RECORD EXCERPTS:
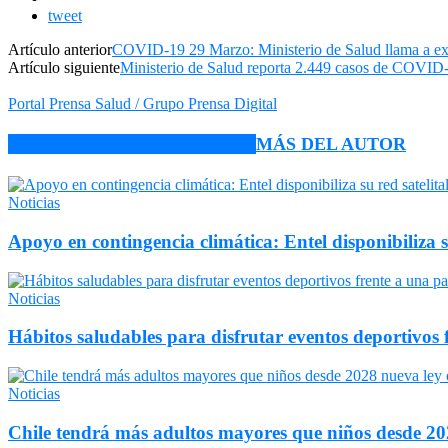
tweet
Artículo anterior
COVID-19 29 Marzo: Ministerio de Salud llama a ex
Artículo siguiente
Ministerio de Salud reporta 2.449 casos de COVID-
Portal Prensa Salud / Grupo Prensa Digital
ARTÍCULO RELACIONADOS
MÁS DEL AUTOR
Noticias
Apoyo en contingencia climática: Entel disponibiliza 
Noticias
Hábitos saludables para disfrutar eventos deportivos 
Noticias
Chile tendrá más adultos mayores que niños desde 202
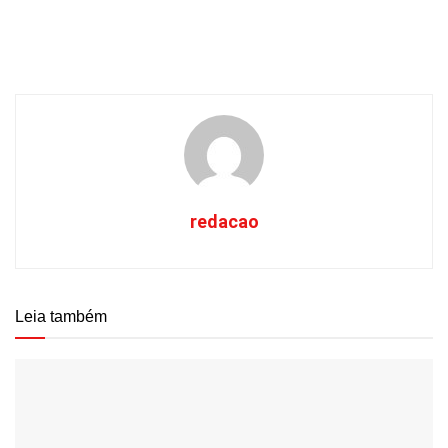
redacao
Leia também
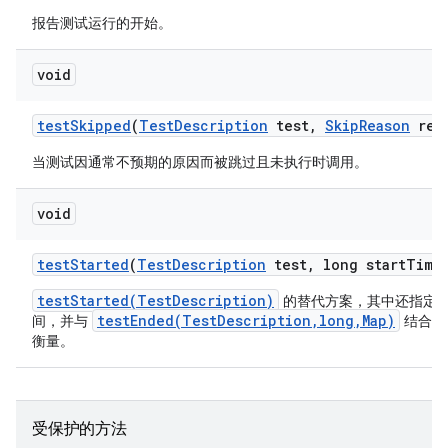
报告测试运行的开始。
void
test
Skipped
(
Test
Description
test
,
Skip
Reason
rea
当测试因通常不预期的原因而被跳过且未执行时调用。
void
test
Started
(
Test
Description
test
,
long start
Time
testStarted(TestDescription)
的替代方案，其中还指定
testEnded(TestDescription,long,Map)
间，并与
结合使
衡量。
受保护的方法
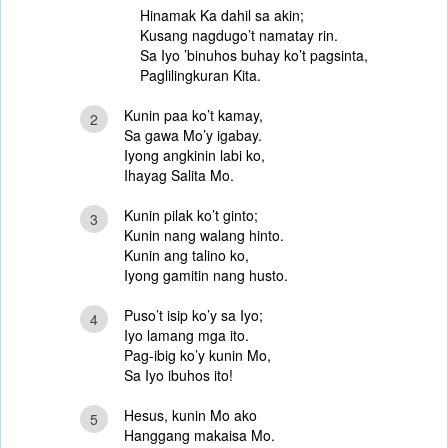
Hinamak Ka dahil sa akin;
Kusang nagdugo’t namatay rin.
Sa Iyo ’binuhos buhay ko’t pagsinta,
Paglilingkuran Kita.
Kunin paa ko’t kamay,
2
Sa gawa Mo’y igabay.
Iyong angkinin labi ko,
Ihayag Salita Mo.
Kunin pilak ko’t ginto;
3
Kunin nang walang hinto.
Kunin ang talino ko,
Iyong gamitin nang husto.
Puso’t isip ko’y sa Iyo;
4
Iyo lamang mga ito.
Pag-ibig ko’y kunin Mo,
Sa Iyo ibuhos ito!
Hesus, kunin Mo ako
5
Hanggang makaisa Mo.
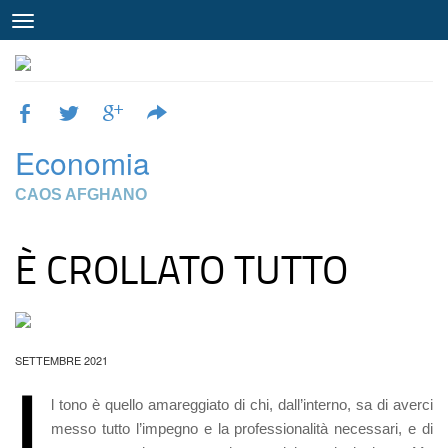
Economia
CAOS AFGHANO
È CROLLATO TUTTO
SETTEMBRE 2021
I
l tono è quello amareggiato di chi, dall’interno, sa di averci
messo tutto l’impegno e la professionalità necessari, e di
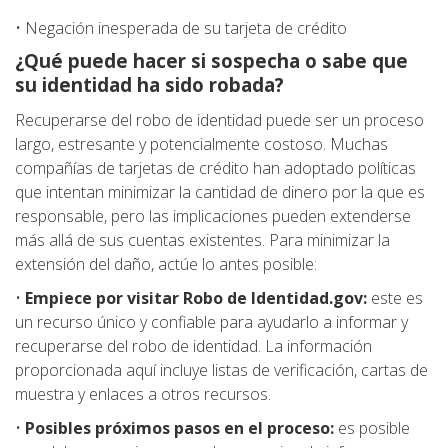
• Negación inesperada de su tarjeta de crédito
¿Qué puede hacer si sospecha o sabe que
su identidad ha sido robada?
Recuperarse del robo de identidad puede ser un proceso
largo, estresante y potencialmente costoso. Muchas
compañías de tarjetas de crédito han adoptado políticas
que intentan minimizar la cantidad de dinero por la que es
responsable, pero las implicaciones pueden extenderse
más allá de sus cuentas existentes. Para minimizar la
extensión del daño, actúe lo antes posible:
•
Empiece por visitar Robo de Identidad.gov:
este es
un recurso único y confiable para ayudarlo a informar y
recuperarse del robo de identidad. La información
proporcionada aquí incluye listas de verificación, cartas de
muestra y enlaces a otros recursos.
•
Posibles próximos pasos en el proceso:
es posible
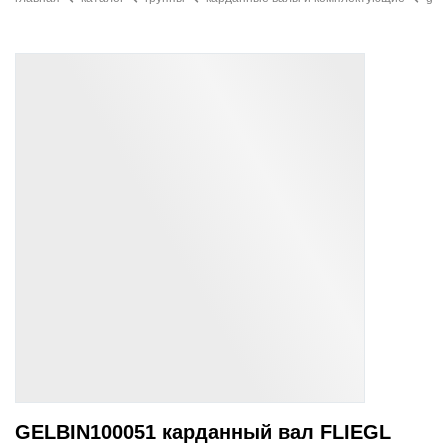
GELBIN100051 карданный вал FLIEGL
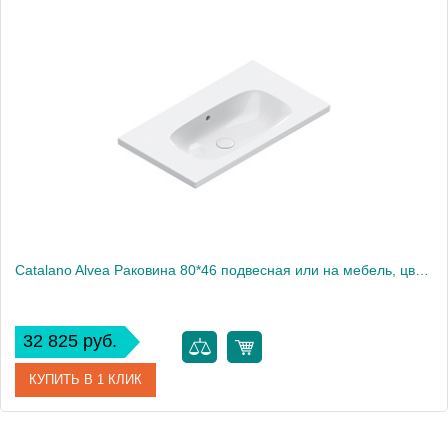
Catalano Alvea Раковина 80*46 подвесная или на мебель, цвет белый глянцевый
32 825 руб.
КУПИТЬ В 1 КЛИК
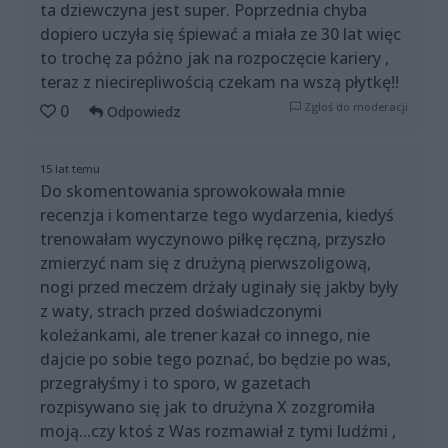
ta dziewczyna jest super. Poprzednia chyba
dopiero uczyła się śpiewać a miała ze 30 lat więc
to trochę za póżno jak na rozpoczęcie kariery ,
teraz z niecirepliwością czekam na wszą płytkę!!
Zgłoś do moderacji
0
Odpowiedz
15 lat temu
Do skomentowania sprowokowała mnie
recenzja i komentarze tego wydarzenia, kiedyś
trenowałam wyczynowo piłkę ręczną, przyszło
zmierzyć nam się z drużyną pierwszoligową,
nogi przed meczem drżały uginały się jakby były
z waty, strach przed doświadczonymi
koleżankami, ale trener kazał co innego, nie
dajcie po sobie tego poznać, bo będzie po was,
przegrałyśmy i to sporo, w gazetach
rozpisywano się jak to drużyna X zozgromiła
moją...czy ktoś z Was rozmawiał z tymi ludźmi ,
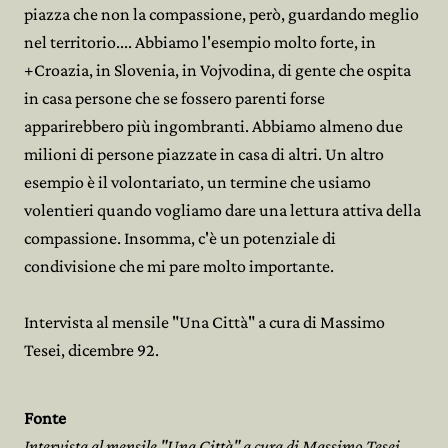
piazza che non la compassione, però, guardando meglio
nel territorio.... Abbiamo l'esempio molto forte, in
+Croazia, in Slovenia, in Vojvodina, di gente che ospita
in casa persone che se fossero parenti forse
apparirebbero più ingombranti. Abbiamo almeno due
milioni di persone piazzate in casa di altri. Un altro
esempio è il volontariato, un termine che usiamo
volentieri quando vogliamo dare una lettura attiva della
compassione. Insomma, c'è un potenziale di
condivisione che mi pare molto importante.
Intervista al mensile "Una Città" a cura di Massimo
Tesei, dicembre 92.
Fonte
Intervista al mensile "Una Città" a cura di Massimo Tesei,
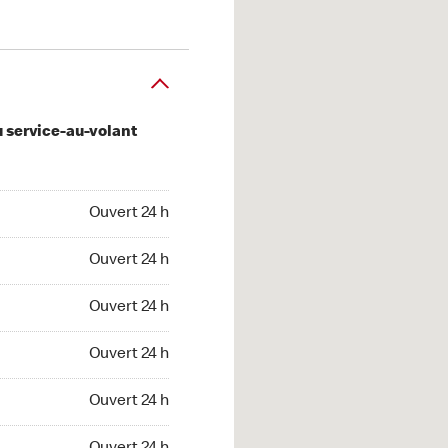
u service-au-volant
 24 h
Ouvert 24 h
 24 h
Ouvert 24 h
 24 h
Ouvert 24 h
 24 h
Ouvert 24 h
 24 h
Ouvert 24 h
t 24 h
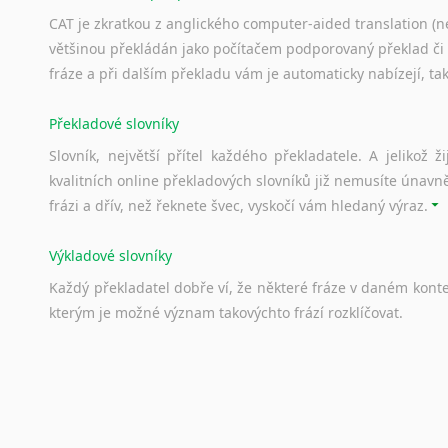
Svahilština
CAT je zkratkou z anglického computer-aided translation (ne
Švédština
většinou překládán jako počítačem podporovaný překlad či
Tádžičtina
fráze a při dalším překladu vám je automaticky nabízejí, ta
Tahitština
Překladové slovníky
Tamilština
Tatarština
Slovník, největší přítel každého překladatele. A jelikož
Thajština
kvalitních online překladových slovníků již nemusíte únavn
Tibetština
frázi a dřív, než řeknete švec, vyskočí vám hledaný výraz.
Tigriňňa
Turečtina
Výkladové slovníky
Turkménština
Každý
překladatel
dobře
ví,
že
některé
fráze
v
daném
kont
Ujgurština
kterým
je
možné
význam
takovýchto
frází
rozklíčovat.
Urdština
Uzbečtina
Srovnávací slovníky
Vietnamština
Úkolem
srovnávacích
slovníků
je
vyhledat
vhodná
synony
Wolof
vždy
po
ruce.
Znakový jazyk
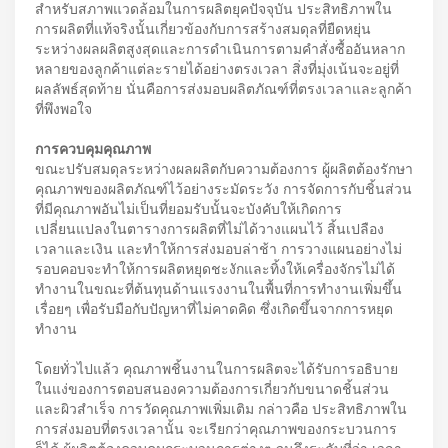
สำหรับสภาพแวดล้อมในการผลิตยุคปัจจุบัน ประสิทธิภาพใน
การผลิตที่แท้จริงนั้นเกี่ยวข้องกับการสร้างสมดุลที่ยืดหยุ่น
ระหว่างผลผลิตสูงสุดและการดำเนินการตามคำสั่งซื้ออันหลาก
หลายของลูกค้าแต่ละรายได้อย่างตรงเวลา สิ่งที่มุ่งเน้นจะอยู่ที่
ผลลัพธ์สุดท้าย นั่นคือการส่งมอบผลิตภัณฑ์ที่ตรงเวลาและลูกค้า
ที่พึงพอใจ
การควบคุมคุณภาพ
ขณะปรับสมดุลระหว่างผลผลิตกับความต้องการ ผู้ผลิตต้องรักษา
คุณภาพของผลิตภัณฑ์ไว้อย่างระมัดระวัง การจัดการกับชิ้นส่วน
ที่มีคุณภาพอันไม่เป็นที่ยอมรับนั้นจะบังคับให้เกิดการ
เปลี่ยนแปลงในตารางการผลิตที่ไม่ได้วางแผนไว้ สิ้นเปลือง
เวลาและเงิน และทำให้การส่งมอบล่าช้า การวางแผนอย่างไม่
รอบคอบจะทำให้การผลิตหยุดชะงักและทิ้งให้เครื่องจักรไม่ได้
ทำงานในขณะที่ต้นทุนด้านแรงงานในพื้นที่การทำงานเพิ่มขึ้น
เรื่อยๆ เพื่อรับมือกับปัญหาที่ไม่คาดคิด ซึ่งเกิดขึ้นจากการหยุด
ทำงาน
โดยทั่วไปแล้ว คุณภาพชิ้นงานในการผลิตจะได้รับการอธิบาย
ในแง่ของการตอบสนองความต้องการเกี่ยวกับขนาดชิ้นส่วน
และผิวสำเร็จ การวัดคุณภาพเพิ่มเติม กล่าวคือ ประสิทธิภาพใน
การส่งมอบที่ตรงเวลานั้น จะเรียกว่าคุณภาพของกระบวนการ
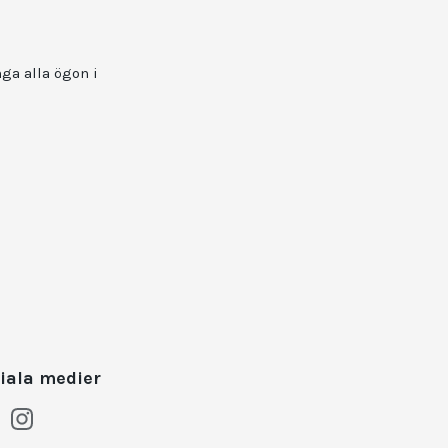
ga alla ögon i
iala medier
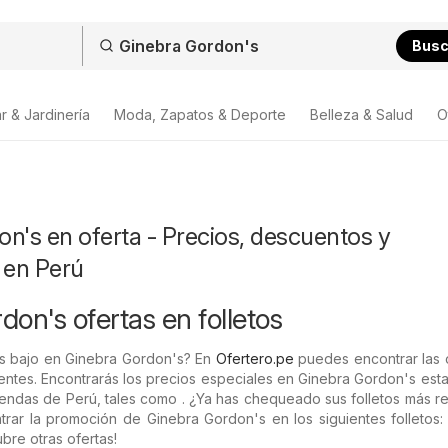
Bus
r & Jardinería
Moda, Zapatos & Deporte
Belleza & Salud
O
n's en oferta - Precios, descuentos y
 en Perú
on's ofertas en folletos
ás bajo en Ginebra Gordon's? En
Ofertero.pe
puedes encontrar las o
ntes. Encontrarás los precios especiales en Ginebra Gordon's est
iendas de Perú, tales como . ¿Ya has chequeado sus folletos más r
rar la promoción de Ginebra Gordon's en los siguientes folletos:
bre otras ofertas!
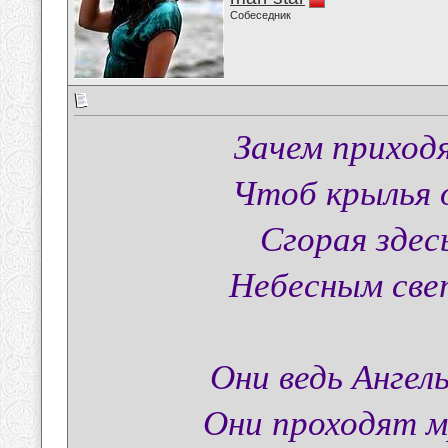
Собеседник
Зачем приход
Чтоб крылья 
Сгорая здес
Небесным све
Они ведь Ангел
Они проходят м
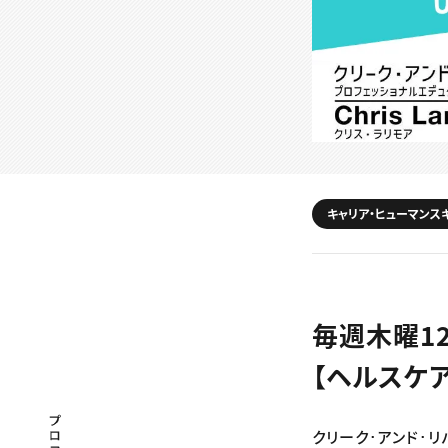
キャリア・ヒューマンス
毎週木曜1
【ヘルスケ
プロフェッショナル×つながる×メディア
クリーク･アンド･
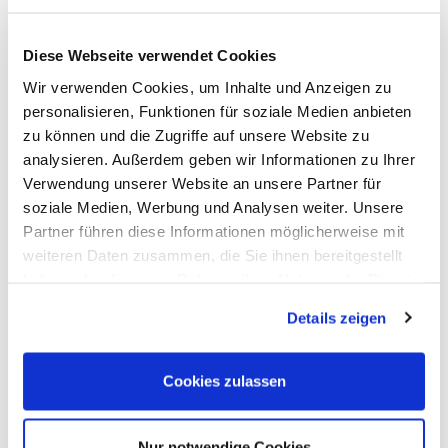
Haftungshinweis:
Diese Webseite verwendet Cookies
Trotz sorgfältiger inhaltlicher Kontrolle übernehmen wir keine
Wir verwenden Cookies, um Inhalte und Anzeigen zu
Haftung für die Inhalte externer Links. Für den Inhalt der
verlinkten Seiten sind ausschließlich deren Betreiber
personalisieren, Funktionen für soziale Medien anbieten
verantwortlich.
zu können und die Zugriffe auf unsere Website zu
analysieren. Außerdem geben wir Informationen zu Ihrer
Datenschutz:
Verwendung unserer Website an unsere Partner für
Hier finden Sie unsere
Datenschutzerklärung
soziale Medien, Werbung und Analysen weiter. Unsere
Partner führen diese Informationen möglicherweise mit
Anfahrt
weiteren Daten zusammen, die Sie ihnen bereitgestellt
haben oder die sie im Rahmen Ihrer Nutzung der Dienste
Ferdinand-Schulze-Str. 85-87
13055 Berlin
gesammelt haben.
Details zeigen
Cookies zulassen
Nur notwendige Cookies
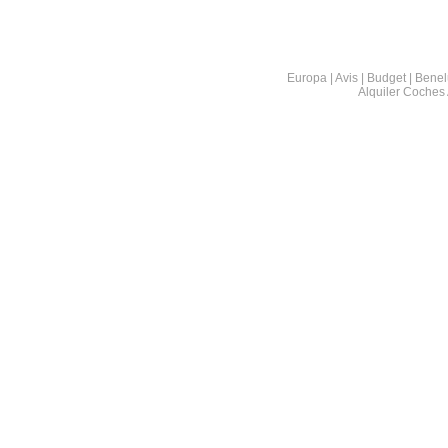
Europa | Avis | Budget | Benel
Alquiler Coches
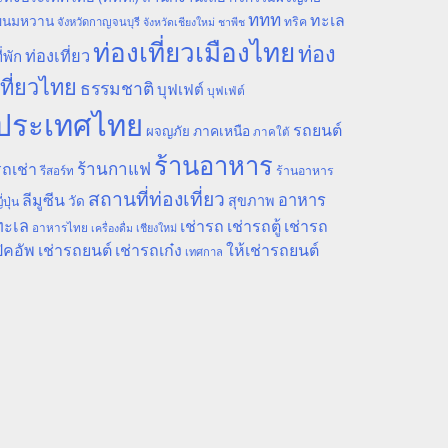
ททท
ทะเล
ขนมหวาน
ทริค
จังหวัดกาญจนบุรี
จังหวัดเชียงใหม่
ชาพีช
ท่องเที่ยวเมืองไทย
ท่อง
ท่องเที่ยว
ี่พัก
เที่ยวไทย
ธรรมชาติ
บุฟเฟต์
บุฟเฟ่ต์
ประเทศไทย
รถยนต์
ภาคเหนือ
ผจญภัย
ภาคใต้
ร้านอาหาร
ร้านกาแฟ
ถเช่า
รีสอร์ท
ร้านอาหาร
สถานที่ท่องเที่ยว
ลีมูซีน
อาหาร
สุขภาพ
วัด
ี่ปุ่น
ทะเล
เช่ารถ
เช่ารถตู้
เช่ารถ
อาหารไทย
เชียงใหม่
เครื่องดื่ม
ิคอัพ
เช่ารถยนต์
เช่ารถเก๋ง
ให้เช่ารถยนต์
เทศกาล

WHAT THE TASK REQUIRES: Count the lines in the data above that contain the string "องเท", treating uppercase and lowercase as different. Reply with the number only.

ANSWER AREA: 3